I’m curious pills, what was the game of thrones pulled by the expanse in season 3?

archivedtransience

Listening to Matt’s invective against Godard was entertaining.

Walker Goff

This is a good episode to make freely available. If you are trying to get more people interested in the podcast I think this episode will draw people in.

Brian Spatola

and its not a far stretch of the imagination to see it happening in one form or another, remember the water ways opening up due to ice melting in the arctic has been hailed as a good thing as much as a bad thing.

The Gfc draws

1. "never let a crisis go to waste". 2. Jordan Peterson/musk/gates threesome aftermath. 3. this movie sucks because its like a Disney exec with a left leaning step son read some Chomsky and made a big name movie out of it.

The Gfc draws

My take on the billionaire's voice being over the top weird was that it was meant to seem forced, because of billionaires need to otherise themselves from ordinary people so as to justify their position of power. He's not like us, he's a genius, you can tell by his weird voice and strange mannerisms

Myles Jeffers

I was a little surprised to not hear a mention of chomsky's manufacturing consent, especially since there was a brief interlude about which news sources are allegedly more credible than other mainstream media sources.

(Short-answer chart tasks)

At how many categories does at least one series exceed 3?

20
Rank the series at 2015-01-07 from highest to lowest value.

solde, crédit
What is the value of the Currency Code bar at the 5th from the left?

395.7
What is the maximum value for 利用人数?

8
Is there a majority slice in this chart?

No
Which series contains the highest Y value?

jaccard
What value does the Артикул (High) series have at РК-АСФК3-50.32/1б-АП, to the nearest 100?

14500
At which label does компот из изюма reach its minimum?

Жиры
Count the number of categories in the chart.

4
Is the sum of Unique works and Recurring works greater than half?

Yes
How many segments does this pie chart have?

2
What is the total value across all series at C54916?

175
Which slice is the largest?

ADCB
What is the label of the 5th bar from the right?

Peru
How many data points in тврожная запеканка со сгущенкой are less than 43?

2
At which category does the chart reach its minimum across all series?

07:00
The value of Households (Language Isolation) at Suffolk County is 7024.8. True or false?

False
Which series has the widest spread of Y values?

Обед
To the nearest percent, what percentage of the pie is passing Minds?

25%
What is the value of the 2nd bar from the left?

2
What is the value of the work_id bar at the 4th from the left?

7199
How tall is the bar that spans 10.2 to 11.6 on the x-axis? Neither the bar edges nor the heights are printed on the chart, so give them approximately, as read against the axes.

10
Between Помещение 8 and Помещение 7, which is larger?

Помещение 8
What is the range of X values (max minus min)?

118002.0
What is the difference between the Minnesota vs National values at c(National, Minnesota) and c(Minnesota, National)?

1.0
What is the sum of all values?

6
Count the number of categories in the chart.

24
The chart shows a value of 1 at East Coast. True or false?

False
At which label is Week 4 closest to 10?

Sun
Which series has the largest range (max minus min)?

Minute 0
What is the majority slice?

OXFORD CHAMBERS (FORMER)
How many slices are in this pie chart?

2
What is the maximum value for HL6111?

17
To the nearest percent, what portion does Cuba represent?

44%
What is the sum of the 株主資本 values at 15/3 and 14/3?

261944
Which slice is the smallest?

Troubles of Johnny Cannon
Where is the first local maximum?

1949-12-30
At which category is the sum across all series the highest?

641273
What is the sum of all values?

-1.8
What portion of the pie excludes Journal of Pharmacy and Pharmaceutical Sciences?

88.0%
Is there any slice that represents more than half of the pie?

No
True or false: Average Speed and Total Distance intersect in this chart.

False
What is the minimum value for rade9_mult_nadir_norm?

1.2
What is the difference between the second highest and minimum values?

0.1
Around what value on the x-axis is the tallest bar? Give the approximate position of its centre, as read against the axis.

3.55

◆ **Exercises**
[1] In the podcast comment thread, what did the commenter archivedtransience find entertaining?
[2] Extend the podcast comment thread with one or more new comments that pick up after the last one shown.
The records have nothing to do with what is asked here.

◆ **Task-by-task answers**
[1] Listening to Matt's invective against Godard.

[2]
LesZedCB

Getting Zizek vibes from you lol nice

Plastic Pills

Is the problem with climate change really that we don’t care or aren’t aware of the problem or is it really that a decent number are aware and the system doesn’t allow us to enact change? Pills, probably - some statement about fu*k binaries, that I agree with

Waya Dalimber

Pills' take on the media apparatus determining behaviour and maintaining the status quo is incredibly spot on, as are his final thoughts. How about a psychoanalytic take on this, that unconsciously we want something like that comet to happen because at this point in late capitalism, the spectacle has rendered modern life so banal that we should be so lucky if an apocalyptic event like that had to come along and free us from this walking dead state? And I mean a proper event, not like this pandemic, which in many ways has just resulted in a more tedious status quo.

anacidcommie

OK just finished listening, I’m not really that smart but ill try - : re Matt’s argument about more democracy.. no I don’t think it would work because 1) the general public does not have the time nor should they need to learn the complexities of the systems holding their society and ecology in place- necessary to make informed decisions. If we can’t trust the people we elect to do what they were hired to do, then what? 2) as displayed in the movie, the human response to impending doom ranges from panic, denial, resignation, delusion… its hard to believe that people would suddenly see clearly when we’ve been raised in dare I say a simulation where everything is banalized. It is kind of funny though to think about how this movie has people talking about climate change right now but seeing that its even less viral than squid game, this topic will probably only last for like a month or so :/

Rei Lem

This is one of many available takes, but I'll be satisfied if you agree with me that matt is wrong😁

Plastic Pills

We're making up for last week, yall need your content!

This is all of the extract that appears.